[[ Data supplied open ]]
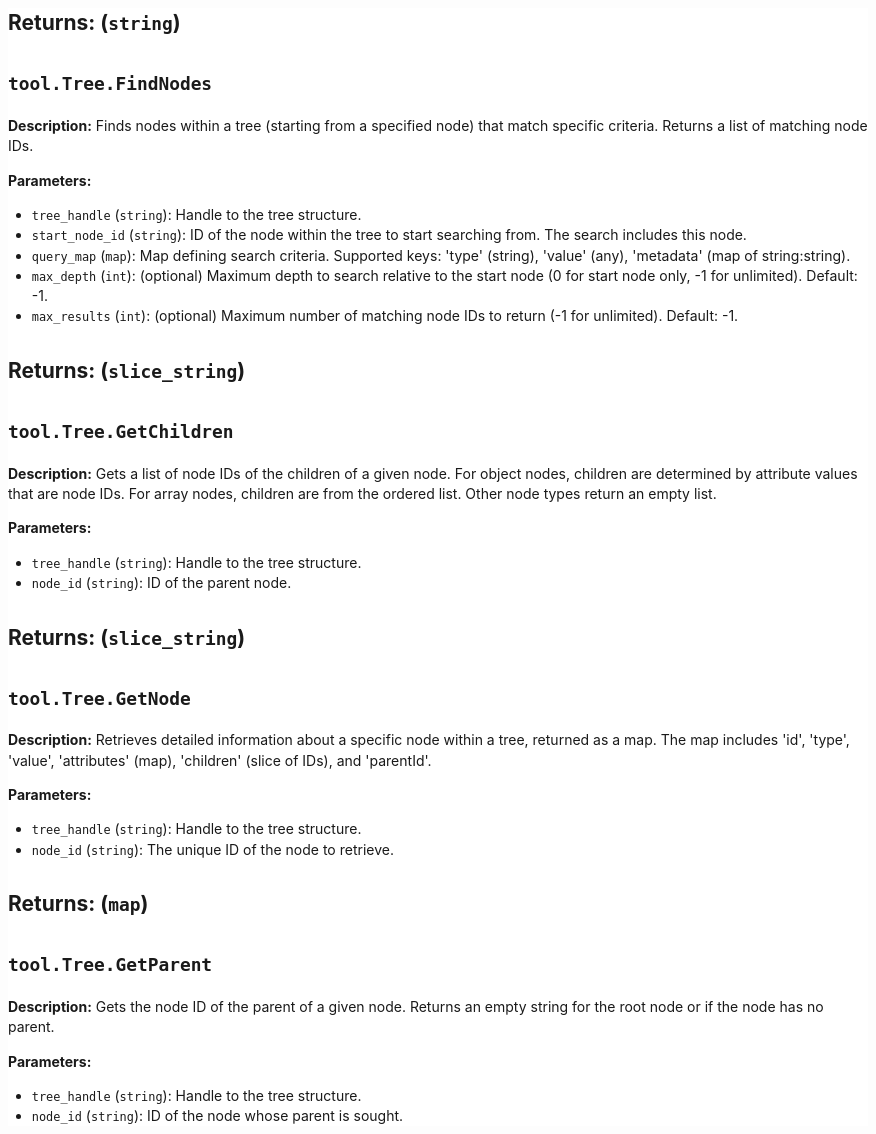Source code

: **Returns:** (`string`)
---

## `tool.Tree.FindNodes`
**Description:** Finds nodes within a tree (starting from a specified node) that match specific criteria. Returns a list of matching node IDs.

**Parameters:**
* `tree_handle` (`string`): Handle to the tree structure.
* `start_node_id` (`string`): ID of the node within the tree to start searching from. The search includes this node.
* `query_map` (`map`): Map defining search criteria. Supported keys: 'type' (string), 'value' (any), 'metadata' (map of string:string).
* `max_depth` (`int`): (optional) Maximum depth to search relative to the start node (0 for start node only, -1 for unlimited). Default: -1.
* `max_results` (`int`): (optional) Maximum number of matching node IDs to return (-1 for unlimited). Default: -1.

**Returns:** (`slice_string`)
---

## `tool.Tree.GetChildren`
**Description:** Gets a list of node IDs of the children of a given node. For object nodes, children are determined by attribute values that are node IDs. For array nodes, children are from the ordered list. Other node types return an empty list.

**Parameters:**
* `tree_handle` (`string`): Handle to the tree structure.
* `node_id` (`string`): ID of the parent node.

**Returns:** (`slice_string`)
---

## `tool.Tree.GetNode`
**Description:** Retrieves detailed information about a specific node within a tree, returned as a map. The map includes 'id', 'type', 'value', 'attributes' (map), 'children' (slice of IDs), and 'parentId'.

**Parameters:**
* `tree_handle` (`string`): Handle to the tree structure.
* `node_id` (`string`): The unique ID of the node to retrieve.

**Returns:** (`map`)
---

## `tool.Tree.GetParent`
**Description:** Gets the node ID of the parent of a given node. Returns an empty string for the root node or if the node has no parent.

**Parameters:**
* `tree_handle` (`string`): Handle to the tree structure.
* `node_id` (`string`): ID of the node whose parent is sought.
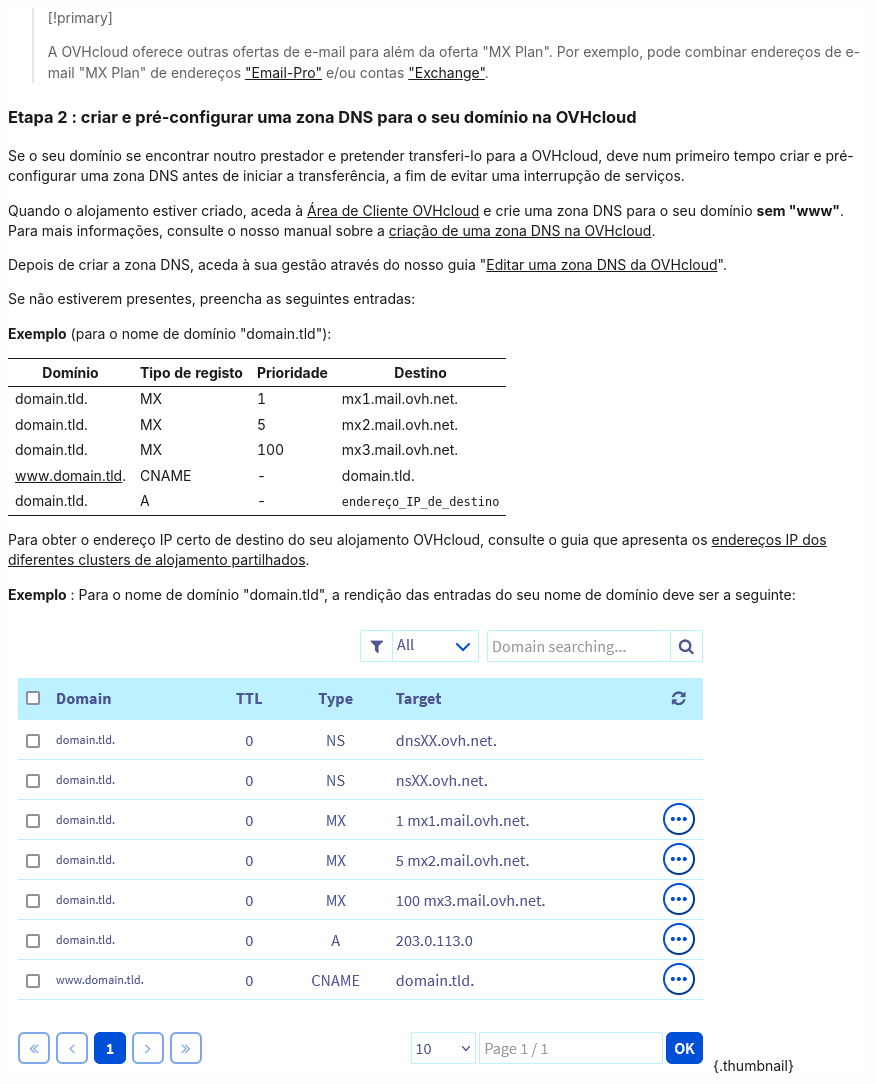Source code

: > [!primary]
>
> A OVHcloud oferece outras ofertas de e-mail para além da oferta "MX Plan". Por exemplo, pode combinar endereços de e-mail "MX Plan" de endereços ["Email-Pro"](/links/web/email-pro) e/ou contas ["Exchange"](/links/web/emails-hosted-exchange).
>

### Etapa 2 : criar e pré-configurar uma zona DNS para o seu domínio na OVHcloud <a name="step2"></a>

Se o seu domínio se encontrar noutro prestador e pretender transferi-lo para a OVHcloud, deve num primeiro tempo criar e pré-configurar uma zona DNS antes de iniciar a transferência, a fim de evitar uma interrupção de serviços.

Quando o alojamento estiver criado, aceda à [Área de Cliente OVHcloud](/links/manager) e crie uma zona DNS para o seu domínio **sem "www"**. Para mais informações, consulte o nosso manual sobre a [criação de uma zona DNS na OVHcloud](/pages/web_cloud/domains/dns_zone_create).

Depois de criar a zona DNS, aceda à sua gestão através do nosso guia "[Editar uma zona DNS da OVHcloud](/pages/web_cloud/domains/dns_zone_edit)".

Se não estiverem presentes, preencha as seguintes entradas:

**Exemplo** (para o nome de domínio "domain.tld"):

|Domínio|Tipo de registo|Prioridade|Destino|
|---|---|---|---|
|domain.tld.|MX|1|mx1.mail.ovh.net.|
|domain.tld.|MX|5|mx2.mail.ovh.net.|
|domain.tld.|MX|100|mx3.mail.ovh.net.|
|www.domain.tld.|CNAME|-|domain.tld.|
|domain.tld.|A|-|`endereço_IP_de_destino`|

Para obter o endereço IP certo de destino do seu alojamento OVHcloud, consulte o guia que apresenta os [endereços IP dos diferentes clusters de alojamento partilhados](/pages/web_cloud/web_hosting/clusters_and_shared_hosting_IP).

**Exemplo** : Para o nome de domínio "domain.tld", a rendição das entradas do seu nome de domínio deve ser a seguinte:

![hosting](images/dashboard-mx-a-cname.png){.thumbnail}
[[ Data supplied closed ]]
Exercise:
Update the rows above by replacing every "tree_handle" with "tree_ref" and changing nothing else. Leave the pictures out of your answer.

Exercise result:
Source code

: **Returns:** (`string`)
---

## `tool.Tree.FindNodes`
**Description:** Finds nodes within a tree (starting from a specified node) that match specific criteria. Returns a list of matching node IDs.

**Parameters:**
* `tree_ref` (`string`): Handle to the tree structure.
* `start_node_id` (`string`): ID of the node within the tree to start searching from. The search includes this node.
* `query_map` (`map`): Map defining search criteria. Supported keys: 'type' (string), 'value' (any), 'metadata' (map of string:string).
* `max_depth` (`int`): (optional) Maximum depth to search relative to the start node (0 for start node only, -1 for unlimited). Default: -1.
* `max_results` (`int`): (optional) Maximum number of matching node IDs to return (-1 for unlimited). Default: -1.

**Returns:** (`slice_string`)
---

## `tool.Tree.GetChildren`
**Description:** Gets a list of node IDs of the children of a given node. For object nodes, children are determined by attribute values that are node IDs. For array nodes, children are from the ordered list. Other node types return an empty list.

**Parameters:**
* `tree_ref` (`string`): Handle to the tree structure.
* `node_id` (`string`): ID of the parent node.

**Returns:** (`slice_string`)
---

## `tool.Tree.GetNode`
**Description:** Retrieves detailed information about a specific node within a tree, returned as a map. The map includes 'id', 'type', 'value', 'attributes' (map), 'children' (slice of IDs), and 'parentId'.

**Parameters:**
* `tree_ref` (`string`): Handle to the tree structure.
* `node_id` (`string`): The unique ID of the node to retrieve.

**Returns:** (`map`)
---

## `tool.Tree.GetParent`
**Description:** Gets the node ID of the parent of a given node. Returns an empty string for the root node or if the node has no parent.

**Parameters:**
* `tree_ref` (`string`): Handle to the tree structure.
* `node_id` (`string`): ID of the node whose parent is sought.
Source code

: > [!primary]
>
> A OVHcloud oferece outras ofertas de e-mail para além da oferta "MX Plan". Por exemplo, pode combinar endereços de e-mail "MX Plan" de endereços ["Email-Pro"](/links/web/email-pro) e/ou contas ["Exchange"](/links/web/emails-hosted-exchange).
>

### Etapa 2 : criar e pré-configurar uma zona DNS para o seu domínio na OVHcloud <a name="step2"></a>

Se o seu domínio se encontrar noutro prestador e pretender transferi-lo para a OVHcloud, deve num primeiro tempo criar e pré-configurar uma zona DNS antes de iniciar a transferência, a fim de evitar uma interrupção de serviços.

Quando o alojamento estiver criado, aceda à [Área de Cliente OVHcloud](/links/manager) e crie uma zona DNS para o seu domínio **sem "www"**. Para mais informações, consulte o nosso manual sobre a [criação de uma zona DNS na OVHcloud](/pages/web_cloud/domains/dns_zone_create).

Depois de criar a zona DNS, aceda à sua gestão através do nosso guia "[Editar uma zona DNS da OVHcloud](/pages/web_cloud/domains/dns_zone_edit)".

Se não estiverem presentes, preencha as seguintes entradas:

**Exemplo** (para o nome de domínio "domain.tld"):

|Domínio|Tipo de registo|Prioridade|Destino|
|---|---|---|---|
|domain.tld.|MX|1|mx1.mail.ovh.net.|
|domain.tld.|MX|5|mx2.mail.ovh.net.|
|domain.tld.|MX|100|mx3.mail.ovh.net.|
|www.domain.tld.|CNAME|-|domain.tld.|
|domain.tld.|A|-|`endereço_IP_de_destino`|

Para obter o endereço IP certo de destino do seu alojamento OVHcloud, consulte o guia que apresenta os [endereços IP dos diferentes clusters de alojamento partilhados](/pages/web_cloud/web_hosting/clusters_and_shared_hosting_IP).

**Exemplo** : Para o nome de domínio "domain.tld", a rendição das entradas do seu nome de domínio deve ser a seguinte:

![hosting](images/dashboard-mx-a-cname.png){.thumbnail}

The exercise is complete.